(CNN) -- While many people think of bold facial hair as the traditional preserve of cowboys and comedians, the World Beard and Moustache Championships proves that good whiskers can tickle your fancy whoever you are.
One hundred and fifty contestants from 15 countries will descend on the Prinsen Hotell in Trondheim, Norway this weekend to get down to the hairy business of who exactly has the world's best facial furniture.
The World Beard and Moustache Championships is a biennial contest pitting competitors against one another in 17 different official categories ranging from Dali and Fu Manchu moustaches to Garibaldi and Imperial style beards -- not to mention the much-coveted prize for the world's best facial hair.
Ole Skibnes, the president of the host Norwegian Moustache Club, says judging the myriad different hirsute appendages that will appear on stage Sunday is no easy task.
"This is not a circus," says Skibnes, whose club has hosted the world championships twice.
"You can't just judge the size of the moustache -- you have to see if the hair is well-groomed, see if it suits the person, see if it makes them look good."
What exactly constitutes "good-looking" facial hair is, naturally, a hotly contested subject at the world championships.
The competition, which has its roots in a 1990 event organized by a facial hair club in Höfen, Germany, has been held every two years since 1995 in locations ranging from Sweden to Alaska.
Germans are traditionally known as the most competitive group on the world facial hair scene, says Michael "Atters" Attree, an editor of The Chap magazine and self-proclaimed "moustache maverick." His Handlebar Club (the oldest moustache club in the world) hosted the 2007 championships in Brighton, England.
"The Germans are known for odd clubs and for not having a huge sense of humor, so belonging to some sort of moustache club is a way of being sociable," says Attree.

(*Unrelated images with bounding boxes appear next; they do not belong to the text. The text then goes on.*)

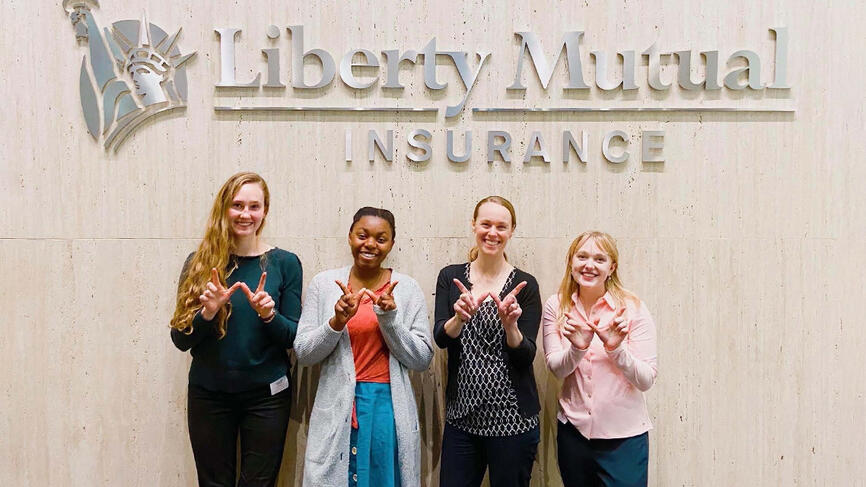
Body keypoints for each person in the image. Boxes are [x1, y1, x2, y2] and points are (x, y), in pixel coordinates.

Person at [169, 172, 302, 487]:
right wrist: (208, 312)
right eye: (237, 205)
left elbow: (294, 338)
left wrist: (269, 315)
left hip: (267, 397)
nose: (246, 214)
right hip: (209, 396)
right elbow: (180, 339)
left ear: (264, 211)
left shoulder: (285, 263)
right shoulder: (199, 263)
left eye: (254, 206)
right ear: (223, 209)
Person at [294, 207, 433, 487]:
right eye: (362, 235)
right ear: (350, 236)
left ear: (392, 244)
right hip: (338, 403)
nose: (370, 244)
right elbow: (304, 353)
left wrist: (390, 319)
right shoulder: (324, 284)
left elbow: (421, 359)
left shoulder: (406, 289)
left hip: (388, 408)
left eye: (381, 239)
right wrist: (336, 322)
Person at [433, 196, 542, 487]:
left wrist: (511, 327)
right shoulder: (451, 277)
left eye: (501, 226)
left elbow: (526, 355)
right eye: (486, 224)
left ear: (511, 231)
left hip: (513, 418)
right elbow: (441, 338)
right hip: (462, 418)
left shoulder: (525, 285)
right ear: (473, 225)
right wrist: (458, 319)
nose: (492, 233)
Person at [541, 231, 658, 487]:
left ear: (611, 267)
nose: (589, 265)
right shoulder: (556, 305)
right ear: (571, 262)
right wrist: (577, 349)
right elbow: (556, 369)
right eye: (582, 256)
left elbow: (647, 378)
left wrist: (616, 350)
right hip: (574, 434)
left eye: (599, 259)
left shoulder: (632, 307)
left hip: (624, 438)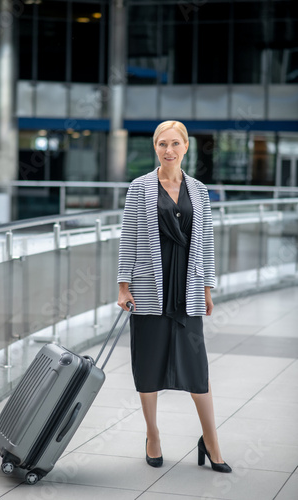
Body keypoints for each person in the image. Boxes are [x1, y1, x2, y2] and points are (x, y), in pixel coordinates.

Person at [117, 120, 231, 473]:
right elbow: (129, 239)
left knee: (197, 370)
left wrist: (207, 288)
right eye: (162, 144)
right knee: (148, 365)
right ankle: (153, 435)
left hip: (187, 289)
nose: (169, 150)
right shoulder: (139, 188)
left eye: (175, 144)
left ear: (186, 147)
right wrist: (124, 286)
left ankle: (210, 440)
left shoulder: (198, 190)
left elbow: (207, 243)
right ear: (155, 147)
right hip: (149, 288)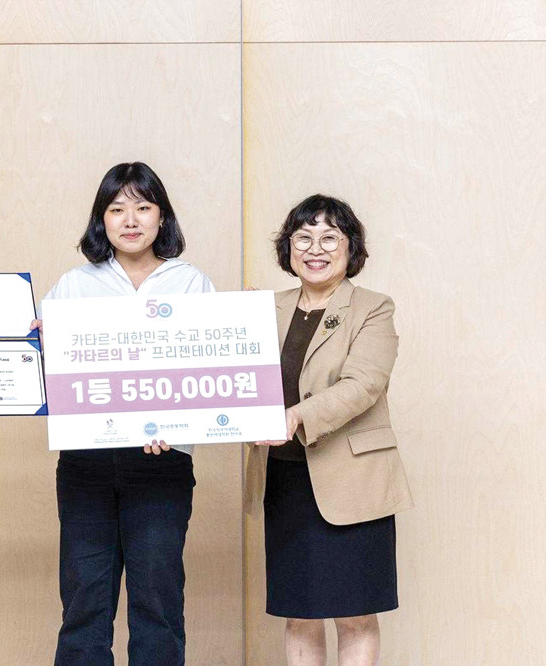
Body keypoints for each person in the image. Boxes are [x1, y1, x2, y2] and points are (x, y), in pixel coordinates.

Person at [31, 162, 214, 666]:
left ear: (162, 217)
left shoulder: (192, 284)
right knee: (85, 602)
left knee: (158, 603)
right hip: (86, 465)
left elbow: (208, 376)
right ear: (101, 220)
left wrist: (174, 428)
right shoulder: (73, 286)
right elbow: (43, 376)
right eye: (116, 209)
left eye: (142, 206)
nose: (130, 220)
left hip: (161, 465)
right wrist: (35, 347)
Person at [245, 194, 413, 666]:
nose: (314, 249)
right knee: (300, 613)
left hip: (353, 482)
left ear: (350, 247)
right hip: (285, 480)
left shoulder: (373, 308)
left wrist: (295, 415)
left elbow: (364, 384)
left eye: (329, 238)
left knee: (355, 615)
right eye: (303, 237)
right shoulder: (261, 309)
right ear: (288, 248)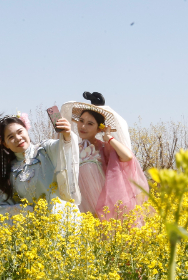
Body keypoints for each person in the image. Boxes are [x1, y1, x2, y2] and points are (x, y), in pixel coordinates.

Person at [61, 92, 149, 222]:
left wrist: (109, 138)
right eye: (81, 121)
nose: (83, 126)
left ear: (99, 129)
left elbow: (128, 157)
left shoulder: (104, 147)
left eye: (90, 124)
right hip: (82, 210)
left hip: (106, 210)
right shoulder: (72, 149)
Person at [0, 112, 81, 218]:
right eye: (11, 137)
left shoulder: (45, 150)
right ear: (5, 144)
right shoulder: (6, 171)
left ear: (26, 130)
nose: (18, 138)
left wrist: (67, 135)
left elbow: (64, 147)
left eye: (20, 132)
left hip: (61, 218)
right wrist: (26, 212)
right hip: (32, 226)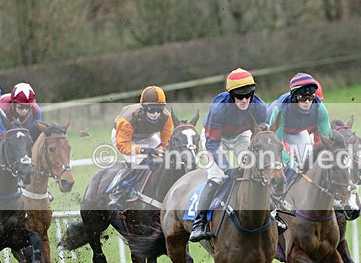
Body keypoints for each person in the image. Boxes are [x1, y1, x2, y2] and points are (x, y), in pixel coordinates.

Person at [189, 68, 269, 242]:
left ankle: (273, 214)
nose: (244, 100)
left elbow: (261, 137)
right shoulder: (219, 108)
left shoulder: (260, 107)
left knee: (257, 170)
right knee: (217, 176)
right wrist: (227, 168)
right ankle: (199, 223)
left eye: (248, 95)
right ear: (231, 95)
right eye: (239, 96)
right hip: (215, 139)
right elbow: (212, 144)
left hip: (242, 136)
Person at [107, 85, 174, 210]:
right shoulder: (127, 119)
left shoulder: (166, 117)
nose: (156, 114)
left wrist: (163, 150)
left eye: (159, 109)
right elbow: (123, 145)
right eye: (152, 109)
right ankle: (119, 191)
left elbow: (167, 142)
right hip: (124, 138)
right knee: (139, 161)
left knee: (163, 159)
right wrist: (143, 150)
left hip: (147, 136)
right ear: (144, 107)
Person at [268, 72, 333, 170]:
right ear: (294, 97)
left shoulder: (320, 108)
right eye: (302, 98)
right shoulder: (281, 110)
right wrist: (292, 163)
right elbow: (275, 144)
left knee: (307, 163)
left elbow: (327, 140)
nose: (307, 101)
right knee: (279, 164)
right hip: (270, 128)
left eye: (310, 97)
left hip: (296, 132)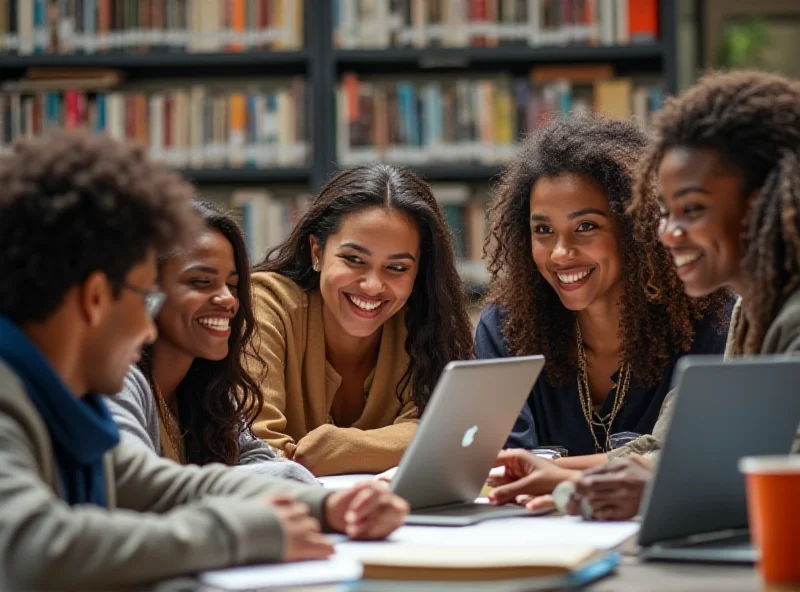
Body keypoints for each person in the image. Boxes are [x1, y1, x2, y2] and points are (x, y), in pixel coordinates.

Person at [0, 130, 407, 590]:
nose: (148, 328)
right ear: (96, 298)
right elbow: (32, 550)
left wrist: (328, 508)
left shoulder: (60, 396)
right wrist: (243, 533)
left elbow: (169, 486)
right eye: (143, 299)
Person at [492, 70, 800, 520]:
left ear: (761, 204)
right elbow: (672, 445)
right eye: (665, 213)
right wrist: (570, 476)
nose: (669, 235)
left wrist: (654, 489)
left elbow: (786, 470)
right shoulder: (751, 315)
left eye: (692, 210)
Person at [476, 115, 732, 495]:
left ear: (636, 229)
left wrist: (558, 474)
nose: (561, 253)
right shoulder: (504, 329)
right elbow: (509, 465)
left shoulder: (712, 322)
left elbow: (693, 458)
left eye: (586, 227)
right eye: (543, 230)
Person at [249, 163, 474, 476]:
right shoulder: (266, 304)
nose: (372, 286)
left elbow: (454, 436)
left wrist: (341, 449)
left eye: (396, 268)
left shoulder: (424, 319)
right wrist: (398, 444)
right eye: (353, 260)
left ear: (418, 272)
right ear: (317, 252)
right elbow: (258, 454)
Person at [106, 199, 315, 483]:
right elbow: (136, 484)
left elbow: (261, 462)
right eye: (201, 282)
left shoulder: (207, 386)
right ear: (146, 289)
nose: (228, 299)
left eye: (232, 285)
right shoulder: (118, 380)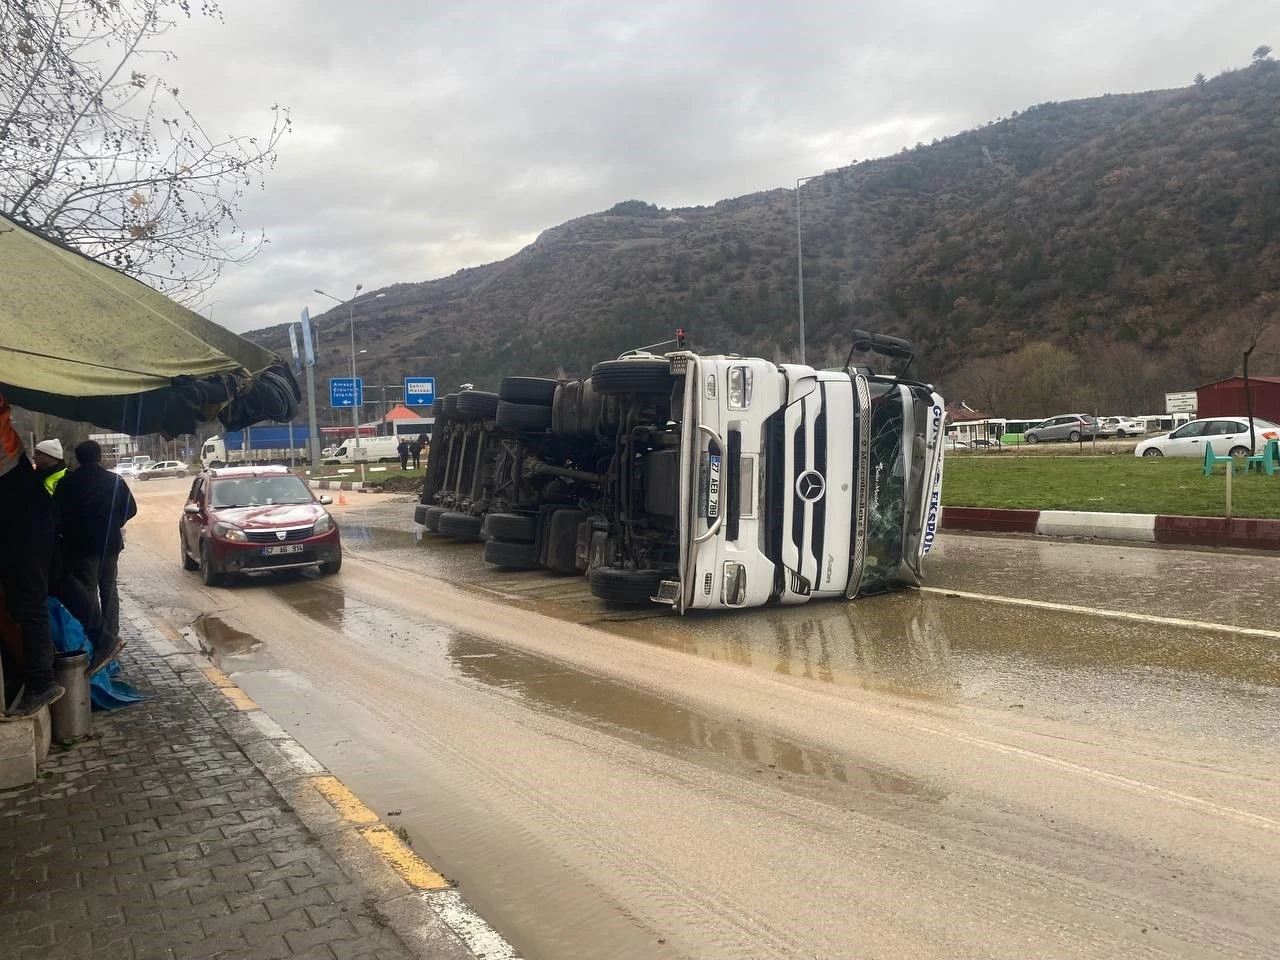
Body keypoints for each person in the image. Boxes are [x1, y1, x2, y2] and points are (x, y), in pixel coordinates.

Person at [0, 394, 64, 716]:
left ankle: (41, 680)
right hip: (31, 526)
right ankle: (42, 670)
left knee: (29, 604)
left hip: (25, 530)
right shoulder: (14, 461)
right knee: (24, 603)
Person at [55, 440, 137, 640]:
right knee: (109, 587)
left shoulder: (68, 483)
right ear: (99, 456)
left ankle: (95, 633)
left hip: (81, 545)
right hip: (110, 544)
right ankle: (112, 631)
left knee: (87, 589)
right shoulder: (114, 481)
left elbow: (56, 514)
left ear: (78, 458)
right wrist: (116, 522)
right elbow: (131, 509)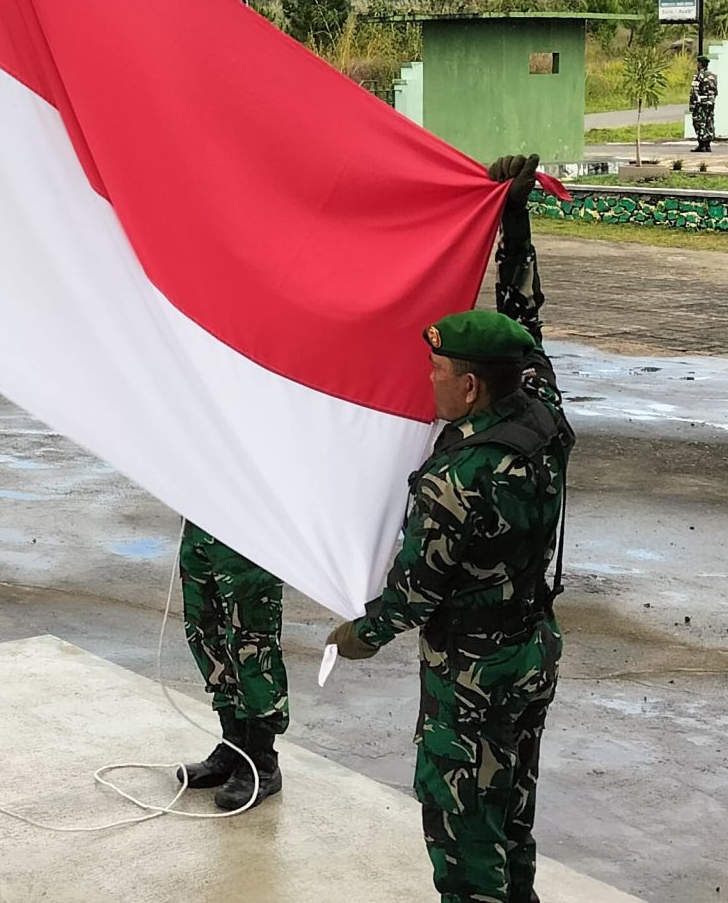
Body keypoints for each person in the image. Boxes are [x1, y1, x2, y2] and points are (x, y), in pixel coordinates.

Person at [327, 160, 572, 903]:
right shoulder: (542, 414)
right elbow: (524, 323)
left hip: (470, 676)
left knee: (463, 824)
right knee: (513, 808)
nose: (426, 380)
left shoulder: (456, 478)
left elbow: (415, 594)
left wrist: (358, 635)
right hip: (531, 651)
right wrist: (514, 222)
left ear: (468, 386)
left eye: (436, 371)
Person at [173, 521, 287, 810]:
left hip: (249, 527)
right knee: (206, 632)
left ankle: (261, 762)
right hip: (200, 520)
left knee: (252, 644)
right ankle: (235, 746)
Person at [689, 57, 718, 153]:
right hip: (710, 103)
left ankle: (702, 144)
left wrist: (692, 105)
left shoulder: (698, 76)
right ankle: (708, 144)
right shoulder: (713, 76)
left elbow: (694, 91)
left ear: (700, 64)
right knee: (709, 122)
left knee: (699, 122)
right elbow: (715, 91)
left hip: (700, 103)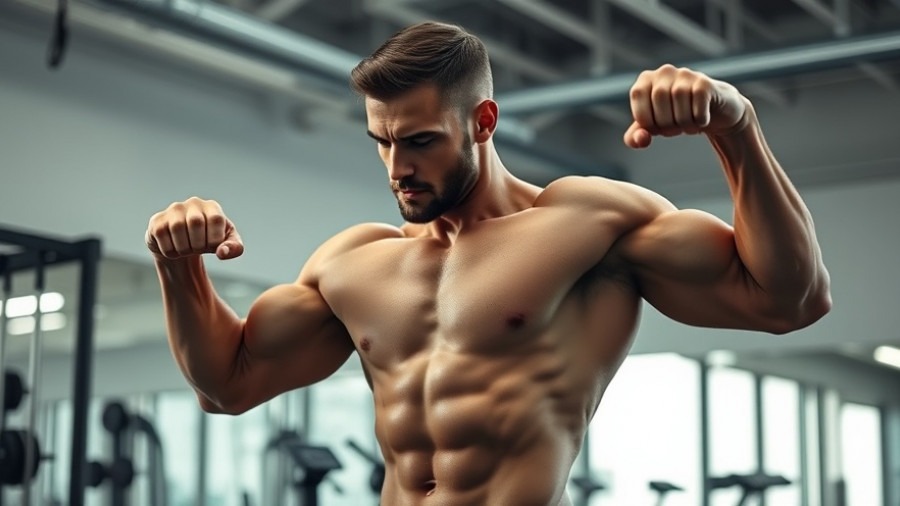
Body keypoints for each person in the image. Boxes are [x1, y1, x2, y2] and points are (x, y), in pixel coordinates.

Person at [145, 21, 831, 506]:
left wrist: (735, 128)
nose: (397, 167)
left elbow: (789, 300)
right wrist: (179, 268)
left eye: (418, 141)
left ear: (483, 121)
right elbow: (227, 385)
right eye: (380, 142)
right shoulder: (355, 261)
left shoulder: (586, 225)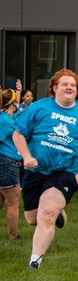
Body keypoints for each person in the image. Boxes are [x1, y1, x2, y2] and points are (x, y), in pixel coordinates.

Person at [13, 69, 78, 269]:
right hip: (36, 170)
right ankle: (57, 214)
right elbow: (18, 134)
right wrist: (26, 156)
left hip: (65, 173)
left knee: (46, 214)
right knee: (31, 219)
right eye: (65, 84)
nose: (70, 87)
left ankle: (34, 262)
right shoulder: (39, 108)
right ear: (55, 88)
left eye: (73, 85)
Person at [1, 88, 22, 240]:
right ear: (12, 103)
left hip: (5, 161)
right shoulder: (4, 120)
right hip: (6, 162)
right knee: (13, 202)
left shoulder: (7, 118)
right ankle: (13, 236)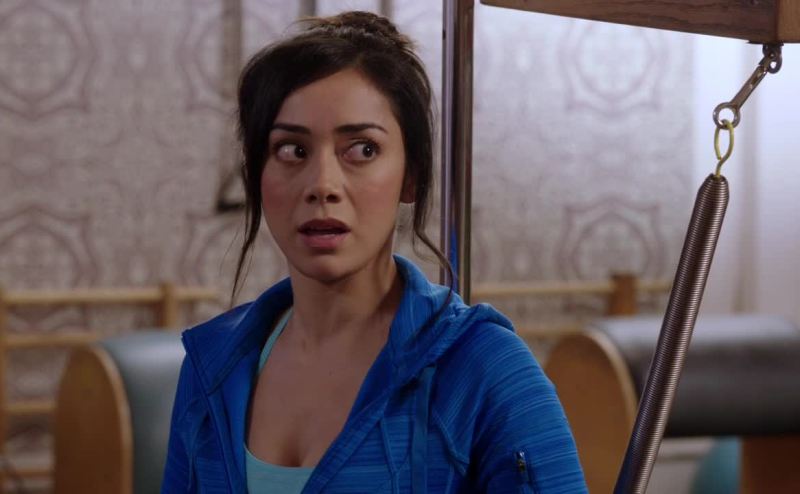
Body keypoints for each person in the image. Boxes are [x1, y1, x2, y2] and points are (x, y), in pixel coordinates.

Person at [161, 11, 587, 494]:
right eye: (292, 150)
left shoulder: (482, 368)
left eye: (362, 150)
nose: (322, 185)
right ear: (257, 173)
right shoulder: (213, 365)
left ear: (411, 177)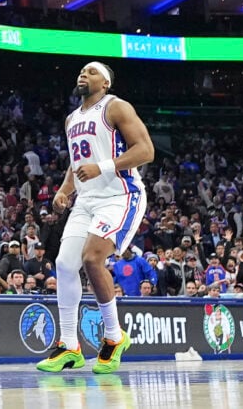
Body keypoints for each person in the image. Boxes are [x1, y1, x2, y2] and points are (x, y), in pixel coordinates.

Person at [36, 61, 154, 375]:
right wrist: (64, 190)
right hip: (86, 199)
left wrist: (102, 168)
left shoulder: (116, 107)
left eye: (92, 71)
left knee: (92, 258)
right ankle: (69, 345)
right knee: (63, 264)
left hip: (119, 195)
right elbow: (78, 162)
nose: (84, 73)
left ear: (105, 83)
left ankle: (115, 337)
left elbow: (146, 150)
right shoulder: (71, 119)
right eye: (82, 71)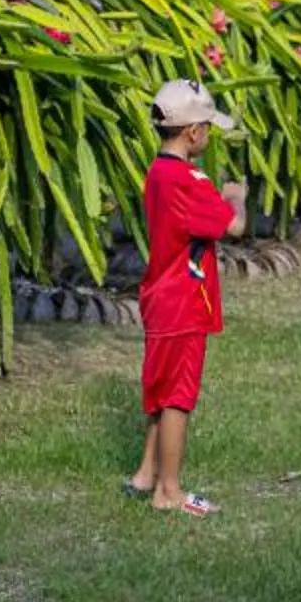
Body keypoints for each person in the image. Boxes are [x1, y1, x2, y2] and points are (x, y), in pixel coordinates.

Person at [126, 81, 248, 517]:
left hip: (161, 296)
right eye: (208, 128)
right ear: (193, 133)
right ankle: (169, 491)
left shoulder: (158, 172)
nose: (210, 136)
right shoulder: (189, 180)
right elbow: (232, 226)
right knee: (178, 397)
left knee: (161, 390)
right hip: (184, 302)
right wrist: (236, 195)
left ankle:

"The championships are a way for the competitors to bond and make friends, and every other year they sort of return and stick together like a huge ball of Velcro. It's like a big hairy love-in."
However, the world of facial hair is not without its rifts.
The German contingent at the 2009 championships in Anchorage, Alaska was reportedly unhappy when their own Karl-Heinz Hille placed second in the overall title to American David Traver, who also organized the event and handpicked the judges.
It was at the Anchorage games that the United States emerged as the "premier power in world bearding," according to Beard Team USA captain Phil Olsen, who predicts that America will net a staggering eight out of 17 possible gold medals at the games.
"The U.S. has the best chance to win the most medals by far," says Olsen, who sports a Garibaldi-style beard and helped organize the 2003 Carson City and 2009 Anchorage world championships.
Michael Attree was quick to dismiss Olsen's claim as little more than "a rattling of the saber" to garner attention ahead of the contest.
"Beards are hideous things if you ask me," says Attree, who sports a traditional English moustache. "Phil Olsen's interest is beyond moustaches and beards ... it's pure world domination, I think."
While Attree acknowledges the creative, "pure psychedelia" of the Freestyle facial hair categories, he believes the real beauty lies in the classic moustache styles.
"I have my moustache because I bloody well can," says Attree. "Plus, the ladies do love a good old smasher stuck on them."
Bruce Roe, who says he has been in more world competitions and taken more trophies (five) than any other American, believes that designating one category as superior to another misses the point of the competition.
"It's all in fun in the end really," says Roe, the president of the Washington-based Whisker Club who competes in the Hungarian-style moustache category.
"The championships are an excuse for us to get together with our friends -- I have some trophies, but the best part is the friends I've made through the years."